** EXERCISE GOAL **
Will you write out all the entries below exactly?

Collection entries
"""

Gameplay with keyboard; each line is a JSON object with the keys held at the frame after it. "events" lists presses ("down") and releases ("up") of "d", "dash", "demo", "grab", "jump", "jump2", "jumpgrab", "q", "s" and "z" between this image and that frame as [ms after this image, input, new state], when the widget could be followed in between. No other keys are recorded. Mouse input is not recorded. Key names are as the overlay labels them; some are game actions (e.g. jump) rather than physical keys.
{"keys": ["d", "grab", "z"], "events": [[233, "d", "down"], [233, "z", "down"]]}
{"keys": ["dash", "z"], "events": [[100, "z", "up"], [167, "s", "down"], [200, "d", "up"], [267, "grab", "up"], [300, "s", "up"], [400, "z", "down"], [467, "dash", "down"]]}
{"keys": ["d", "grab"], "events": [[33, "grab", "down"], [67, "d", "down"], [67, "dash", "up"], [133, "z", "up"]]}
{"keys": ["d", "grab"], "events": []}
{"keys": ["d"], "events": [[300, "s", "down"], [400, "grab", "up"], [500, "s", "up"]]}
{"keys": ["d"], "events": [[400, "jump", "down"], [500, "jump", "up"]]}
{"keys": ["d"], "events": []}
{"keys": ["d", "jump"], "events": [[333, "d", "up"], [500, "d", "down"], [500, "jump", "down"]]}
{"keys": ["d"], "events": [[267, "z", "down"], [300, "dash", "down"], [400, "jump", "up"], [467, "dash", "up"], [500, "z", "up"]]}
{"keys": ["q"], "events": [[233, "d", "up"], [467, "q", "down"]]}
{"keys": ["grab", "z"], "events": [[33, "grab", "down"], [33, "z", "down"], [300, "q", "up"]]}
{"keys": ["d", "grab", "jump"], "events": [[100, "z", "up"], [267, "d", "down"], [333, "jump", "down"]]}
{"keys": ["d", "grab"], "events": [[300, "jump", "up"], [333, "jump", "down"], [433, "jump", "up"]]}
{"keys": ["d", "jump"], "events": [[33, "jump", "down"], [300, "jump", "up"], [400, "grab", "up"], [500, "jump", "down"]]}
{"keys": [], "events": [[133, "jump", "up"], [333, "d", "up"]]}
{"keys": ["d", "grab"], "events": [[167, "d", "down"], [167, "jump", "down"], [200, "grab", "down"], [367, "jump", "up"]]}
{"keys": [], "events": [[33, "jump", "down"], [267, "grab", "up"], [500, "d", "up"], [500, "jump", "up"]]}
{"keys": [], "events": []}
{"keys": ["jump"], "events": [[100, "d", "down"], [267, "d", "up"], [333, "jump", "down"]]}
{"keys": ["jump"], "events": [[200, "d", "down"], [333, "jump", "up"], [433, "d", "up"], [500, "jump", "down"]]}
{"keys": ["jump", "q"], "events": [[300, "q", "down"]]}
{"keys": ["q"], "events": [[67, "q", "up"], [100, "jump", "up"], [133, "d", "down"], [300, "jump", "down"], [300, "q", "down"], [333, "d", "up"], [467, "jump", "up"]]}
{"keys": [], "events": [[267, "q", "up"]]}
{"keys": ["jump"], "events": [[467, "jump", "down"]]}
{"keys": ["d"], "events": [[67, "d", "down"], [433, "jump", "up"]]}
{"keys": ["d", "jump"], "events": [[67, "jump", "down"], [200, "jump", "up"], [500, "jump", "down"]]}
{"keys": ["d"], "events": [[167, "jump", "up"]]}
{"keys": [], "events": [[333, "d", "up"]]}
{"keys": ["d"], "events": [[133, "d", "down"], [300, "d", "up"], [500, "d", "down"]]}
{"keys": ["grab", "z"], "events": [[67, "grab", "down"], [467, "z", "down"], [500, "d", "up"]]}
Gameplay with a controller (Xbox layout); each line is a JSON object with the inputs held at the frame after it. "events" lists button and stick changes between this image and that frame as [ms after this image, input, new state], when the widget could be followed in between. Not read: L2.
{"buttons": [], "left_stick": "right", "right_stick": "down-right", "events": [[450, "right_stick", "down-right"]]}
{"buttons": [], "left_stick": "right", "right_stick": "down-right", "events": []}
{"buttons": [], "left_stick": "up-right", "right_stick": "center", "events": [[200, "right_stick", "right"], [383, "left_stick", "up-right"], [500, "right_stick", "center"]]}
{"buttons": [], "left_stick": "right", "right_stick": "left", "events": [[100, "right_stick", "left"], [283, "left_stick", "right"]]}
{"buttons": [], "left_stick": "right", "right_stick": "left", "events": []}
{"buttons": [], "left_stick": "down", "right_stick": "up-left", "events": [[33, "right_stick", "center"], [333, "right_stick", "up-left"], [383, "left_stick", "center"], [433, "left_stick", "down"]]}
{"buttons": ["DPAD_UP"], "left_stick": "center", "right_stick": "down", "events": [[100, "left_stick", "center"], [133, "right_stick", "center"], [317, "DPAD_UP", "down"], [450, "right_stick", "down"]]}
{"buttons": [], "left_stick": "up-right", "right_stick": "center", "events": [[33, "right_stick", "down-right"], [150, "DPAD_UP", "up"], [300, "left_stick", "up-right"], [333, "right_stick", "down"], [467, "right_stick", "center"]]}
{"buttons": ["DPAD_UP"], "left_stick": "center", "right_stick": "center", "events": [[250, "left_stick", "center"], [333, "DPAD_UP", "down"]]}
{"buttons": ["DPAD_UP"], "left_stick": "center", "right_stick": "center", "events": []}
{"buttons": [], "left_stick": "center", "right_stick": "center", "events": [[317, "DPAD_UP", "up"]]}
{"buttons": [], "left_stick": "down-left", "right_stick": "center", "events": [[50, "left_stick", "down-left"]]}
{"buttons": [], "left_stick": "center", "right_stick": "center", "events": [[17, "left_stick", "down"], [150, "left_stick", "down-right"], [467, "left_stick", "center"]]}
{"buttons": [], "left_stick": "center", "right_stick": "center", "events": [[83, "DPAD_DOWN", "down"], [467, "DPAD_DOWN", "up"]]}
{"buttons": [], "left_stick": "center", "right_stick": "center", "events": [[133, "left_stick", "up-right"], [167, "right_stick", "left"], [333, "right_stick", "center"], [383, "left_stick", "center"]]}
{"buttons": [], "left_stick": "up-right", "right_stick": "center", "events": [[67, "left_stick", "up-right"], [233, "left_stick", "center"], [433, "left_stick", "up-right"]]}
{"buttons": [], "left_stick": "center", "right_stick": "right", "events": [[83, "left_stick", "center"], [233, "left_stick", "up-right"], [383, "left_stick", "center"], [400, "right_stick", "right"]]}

"""

** EXERCISE SOLUTION **
Gameplay with keyboard; each line is a JSON object with the keys held at the frame after it. "events" lists presses ("down") and releases ("up") of "d", "dash", "demo", "grab", "jump", "jump2", "jumpgrab", "q", "s" and "z" between this image and that frame as [ms after this image, input, new state], when the widget could be followed in between. No other keys are recorded. Mouse input is not recorded. Key names are as the overlay labels them; some are game actions (e.g. jump) rather than physical keys.
{"keys": ["d", "grab", "z"], "events": [[233, "d", "down"], [233, "z", "down"]]}
{"keys": ["dash", "z"], "events": [[100, "z", "up"], [167, "s", "down"], [200, "d", "up"], [267, "grab", "up"], [300, "s", "up"], [400, "z", "down"], [467, "dash", "down"]]}
{"keys": ["d", "grab"], "events": [[33, "grab", "down"], [67, "d", "down"], [67, "dash", "up"], [133, "z", "up"]]}
{"keys": ["d", "grab"], "events": []}
{"keys": ["d"], "events": [[300, "s", "down"], [400, "grab", "up"], [500, "s", "up"]]}
{"keys": ["d"], "events": [[400, "jump", "down"], [500, "jump", "up"]]}
{"keys": ["d"], "events": []}
{"keys": ["d", "jump"], "events": [[333, "d", "up"], [500, "d", "down"], [500, "jump", "down"]]}
{"keys": ["d"], "events": [[267, "z", "down"], [300, "dash", "down"], [400, "jump", "up"], [467, "dash", "up"], [500, "z", "up"]]}
{"keys": ["q"], "events": [[233, "d", "up"], [467, "q", "down"]]}
{"keys": ["grab", "z"], "events": [[33, "grab", "down"], [33, "z", "down"], [300, "q", "up"]]}
{"keys": ["d", "grab", "jump"], "events": [[100, "z", "up"], [267, "d", "down"], [333, "jump", "down"]]}
{"keys": ["d", "grab"], "events": [[300, "jump", "up"], [333, "jump", "down"], [433, "jump", "up"]]}
{"keys": ["d", "jump"], "events": [[33, "jump", "down"], [300, "jump", "up"], [400, "grab", "up"], [500, "jump", "down"]]}
{"keys": [], "events": [[133, "jump", "up"], [333, "d", "up"]]}
{"keys": ["d", "grab"], "events": [[167, "d", "down"], [167, "jump", "down"], [200, "grab", "down"], [367, "jump", "up"]]}
{"keys": [], "events": [[33, "jump", "down"], [267, "grab", "up"], [500, "d", "up"], [500, "jump", "up"]]}
{"keys": [], "events": []}
{"keys": ["jump"], "events": [[100, "d", "down"], [267, "d", "up"], [333, "jump", "down"]]}
{"keys": ["jump"], "events": [[200, "d", "down"], [333, "jump", "up"], [433, "d", "up"], [500, "jump", "down"]]}
{"keys": ["jump", "q"], "events": [[300, "q", "down"]]}
{"keys": ["q"], "events": [[67, "q", "up"], [100, "jump", "up"], [133, "d", "down"], [300, "jump", "down"], [300, "q", "down"], [333, "d", "up"], [467, "jump", "up"]]}
{"keys": [], "events": [[267, "q", "up"]]}
{"keys": ["jump"], "events": [[467, "jump", "down"]]}
{"keys": ["d"], "events": [[67, "d", "down"], [433, "jump", "up"]]}
{"keys": ["d", "jump"], "events": [[67, "jump", "down"], [200, "jump", "up"], [500, "jump", "down"]]}
{"keys": ["d"], "events": [[167, "jump", "up"]]}
{"keys": [], "events": [[333, "d", "up"]]}
{"keys": ["d"], "events": [[133, "d", "down"], [300, "d", "up"], [500, "d", "down"]]}
{"keys": ["grab", "z"], "events": [[67, "grab", "down"], [467, "z", "down"], [500, "d", "up"]]}
Gameplay with a controller (Xbox layout); each line is a JSON object with the inputs held at the frame after it. "events" lists button and stick changes between this image and that frame as [ms after this image, input, new state], when the widget could be followed in between. Not read: L2.
{"buttons": [], "left_stick": "right", "right_stick": "down-right", "events": [[450, "right_stick", "down-right"]]}
{"buttons": [], "left_stick": "right", "right_stick": "down-right", "events": []}
{"buttons": [], "left_stick": "up-right", "right_stick": "center", "events": [[200, "right_stick", "right"], [383, "left_stick", "up-right"], [500, "right_stick", "center"]]}
{"buttons": [], "left_stick": "right", "right_stick": "left", "events": [[100, "right_stick", "left"], [283, "left_stick", "right"]]}
{"buttons": [], "left_stick": "right", "right_stick": "left", "events": []}
{"buttons": [], "left_stick": "down", "right_stick": "up-left", "events": [[33, "right_stick", "center"], [333, "right_stick", "up-left"], [383, "left_stick", "center"], [433, "left_stick", "down"]]}
{"buttons": ["DPAD_UP"], "left_stick": "center", "right_stick": "down", "events": [[100, "left_stick", "center"], [133, "right_stick", "center"], [317, "DPAD_UP", "down"], [450, "right_stick", "down"]]}
{"buttons": [], "left_stick": "up-right", "right_stick": "center", "events": [[33, "right_stick", "down-right"], [150, "DPAD_UP", "up"], [300, "left_stick", "up-right"], [333, "right_stick", "down"], [467, "right_stick", "center"]]}
{"buttons": ["DPAD_UP"], "left_stick": "center", "right_stick": "center", "events": [[250, "left_stick", "center"], [333, "DPAD_UP", "down"]]}
{"buttons": ["DPAD_UP"], "left_stick": "center", "right_stick": "center", "events": []}
{"buttons": [], "left_stick": "center", "right_stick": "center", "events": [[317, "DPAD_UP", "up"]]}
{"buttons": [], "left_stick": "down-left", "right_stick": "center", "events": [[50, "left_stick", "down-left"]]}
{"buttons": [], "left_stick": "center", "right_stick": "center", "events": [[17, "left_stick", "down"], [150, "left_stick", "down-right"], [467, "left_stick", "center"]]}
{"buttons": [], "left_stick": "center", "right_stick": "center", "events": [[83, "DPAD_DOWN", "down"], [467, "DPAD_DOWN", "up"]]}
{"buttons": [], "left_stick": "center", "right_stick": "center", "events": [[133, "left_stick", "up-right"], [167, "right_stick", "left"], [333, "right_stick", "center"], [383, "left_stick", "center"]]}
{"buttons": [], "left_stick": "up-right", "right_stick": "center", "events": [[67, "left_stick", "up-right"], [233, "left_stick", "center"], [433, "left_stick", "up-right"]]}
{"buttons": [], "left_stick": "center", "right_stick": "right", "events": [[83, "left_stick", "center"], [233, "left_stick", "up-right"], [383, "left_stick", "center"], [400, "right_stick", "right"]]}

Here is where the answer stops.